Apparently he's wanting an evening-a-week sort of job. Else I have more in my magic list if you are interested in overseas?


----------



## Phillipl (May 21, 2007)

I wish it was an over seas, rescuing massive snakes in the amazon but unfortunately its a 9-4 every Wednesday jobby!: victory:


----------



## carpy (Nov 13, 2007)

fair enough, oh well! i have a fair few contacts in the america's!


----------



## Phillipl (May 21, 2007)

Ahh, stop tempting me with going abroad and doing work! I'd love to :mf_dribble: But with college 4 days a week and experience 1 its not going to happen :sad: Maybe in two years!:no1:


----------



## AshMashMash (Oct 28, 2007)

Phillipl said:


> Ahh, stop tempting me with going abroad and doing work! I'd love to :mf_dribble: But with college 4 days a week and experience 1 its not going to happen :sad: Maybe in two years!:no1:


Can I ask what course your doing? Just being nosy : victory:


----------



## Phillipl (May 21, 2007)

National diploma in animal management, (Advanced, group 1.): victory:


----------



## AshMashMash (Oct 28, 2007)

Phillipl said:


> National diploma in animal management, (Advanced, group 1.): victory:


Awesome, nice one!


----------



## freekygeeky (May 25, 2007)

yuo can come round mine on a wednesday and clean out and feed my geckos!! lol


----------



## HABU (Mar 21, 2007)

get your drivers license.... that'll make life easier for you i would think....


----------



## Phillipl (May 21, 2007)

I know, i know, its easier said then done getting lessons though, expecially when you are a pauper!:Na_Na_Na_Na:


----------



## HABU (Mar 21, 2007)

you have to go to school to learn how to drive there?


----------



## rachel132002 (Dec 4, 2006)

Phillipl said:


> I don't quite know how to put this, but lets stumble it out and see if it sounds o.k, hey?
> 
> I'm from Writtle college and I'm due to finish my work placement in February, so basically I'm looking for a new one.
> 
> ...


Ha, i know you! Seen you at college - obviously lol.

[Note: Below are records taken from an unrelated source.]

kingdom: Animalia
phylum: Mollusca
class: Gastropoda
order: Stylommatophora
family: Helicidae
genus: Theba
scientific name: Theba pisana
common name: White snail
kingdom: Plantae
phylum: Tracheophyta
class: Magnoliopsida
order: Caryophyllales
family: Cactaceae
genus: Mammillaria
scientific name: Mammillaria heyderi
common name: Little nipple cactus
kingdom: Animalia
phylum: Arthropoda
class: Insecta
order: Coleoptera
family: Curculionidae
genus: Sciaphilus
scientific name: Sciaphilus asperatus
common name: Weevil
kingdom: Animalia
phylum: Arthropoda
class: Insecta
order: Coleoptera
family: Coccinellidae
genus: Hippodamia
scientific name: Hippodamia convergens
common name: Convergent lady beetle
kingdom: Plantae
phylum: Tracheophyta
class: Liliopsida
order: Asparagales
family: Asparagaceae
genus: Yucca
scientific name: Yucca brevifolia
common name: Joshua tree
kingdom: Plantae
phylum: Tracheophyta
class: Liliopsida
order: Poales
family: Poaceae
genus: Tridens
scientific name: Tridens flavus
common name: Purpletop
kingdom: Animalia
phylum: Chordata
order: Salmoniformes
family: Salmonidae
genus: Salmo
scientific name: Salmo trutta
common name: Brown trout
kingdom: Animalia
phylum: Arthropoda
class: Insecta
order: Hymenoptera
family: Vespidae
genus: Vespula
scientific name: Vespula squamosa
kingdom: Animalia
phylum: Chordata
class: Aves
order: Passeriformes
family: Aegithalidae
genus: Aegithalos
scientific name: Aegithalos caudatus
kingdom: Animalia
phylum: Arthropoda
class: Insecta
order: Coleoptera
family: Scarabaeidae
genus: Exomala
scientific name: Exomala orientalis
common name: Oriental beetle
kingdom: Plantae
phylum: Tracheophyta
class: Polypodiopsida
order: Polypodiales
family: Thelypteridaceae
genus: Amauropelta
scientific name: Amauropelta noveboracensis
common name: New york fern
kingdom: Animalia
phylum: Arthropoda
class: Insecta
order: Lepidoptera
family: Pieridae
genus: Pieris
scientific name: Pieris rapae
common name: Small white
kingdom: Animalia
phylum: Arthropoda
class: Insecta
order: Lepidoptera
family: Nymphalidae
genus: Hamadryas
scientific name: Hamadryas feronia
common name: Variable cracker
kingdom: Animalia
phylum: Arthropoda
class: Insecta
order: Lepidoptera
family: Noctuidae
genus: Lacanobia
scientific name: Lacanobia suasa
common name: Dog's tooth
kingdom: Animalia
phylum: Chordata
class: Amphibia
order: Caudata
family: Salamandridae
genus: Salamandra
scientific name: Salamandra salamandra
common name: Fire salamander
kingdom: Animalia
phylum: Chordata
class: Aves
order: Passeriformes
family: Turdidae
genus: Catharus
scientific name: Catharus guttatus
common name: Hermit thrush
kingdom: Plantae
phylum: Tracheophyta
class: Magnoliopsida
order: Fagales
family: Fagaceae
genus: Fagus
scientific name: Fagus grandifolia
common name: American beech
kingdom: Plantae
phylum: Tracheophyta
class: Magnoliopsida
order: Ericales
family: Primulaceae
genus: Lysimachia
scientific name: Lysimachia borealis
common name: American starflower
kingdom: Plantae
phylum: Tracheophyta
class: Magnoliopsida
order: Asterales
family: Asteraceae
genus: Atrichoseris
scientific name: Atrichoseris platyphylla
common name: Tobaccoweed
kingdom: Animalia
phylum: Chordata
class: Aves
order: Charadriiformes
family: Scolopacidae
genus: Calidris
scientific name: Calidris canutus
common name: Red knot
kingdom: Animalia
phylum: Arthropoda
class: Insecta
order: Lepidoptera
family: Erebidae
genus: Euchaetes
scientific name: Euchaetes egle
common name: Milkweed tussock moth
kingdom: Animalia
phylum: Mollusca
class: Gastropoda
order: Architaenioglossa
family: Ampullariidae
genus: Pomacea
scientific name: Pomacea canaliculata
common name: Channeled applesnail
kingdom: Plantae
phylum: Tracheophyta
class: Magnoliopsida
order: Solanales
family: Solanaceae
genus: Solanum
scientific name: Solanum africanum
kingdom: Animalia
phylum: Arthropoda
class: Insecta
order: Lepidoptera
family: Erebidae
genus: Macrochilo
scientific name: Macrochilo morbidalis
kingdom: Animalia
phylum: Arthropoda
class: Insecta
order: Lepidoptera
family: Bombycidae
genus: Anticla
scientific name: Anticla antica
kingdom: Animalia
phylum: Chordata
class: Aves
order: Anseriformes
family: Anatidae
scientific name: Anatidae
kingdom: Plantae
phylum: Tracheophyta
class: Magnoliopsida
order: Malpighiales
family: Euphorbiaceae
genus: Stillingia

Anyway to the point, if travelling isn't an issue Jungle Phase in hornchurch do placements i did mine there in my first year of ND.

Rach


----------



## Phillipl (May 21, 2007)

Realy? You've seen me about? What are the chances of that? Haha, i was thinking of jungle phase but they took a different girl on and she quit and got a placement there, so i dont know if they need anyone, also i have no idea how i would get there.
Are you in your second year now then?: victory:


----------



## rachel132002 (Dec 4, 2006)

Na i did ND for 2 years already - done with that lol on Bsc Animal Management now. Guess you could speak to peregrine livefoods i think they're harlow way or summat???


----------



## Phillipl (May 21, 2007)

Hmm, yeah, could do. Are you down cow watering lane then?: victory:


----------



## Iliria (Jan 19, 2007)

i cant find any thinging placements either


----------



## Phillipl (May 21, 2007)

Where abouts do you live then?: victory:


----------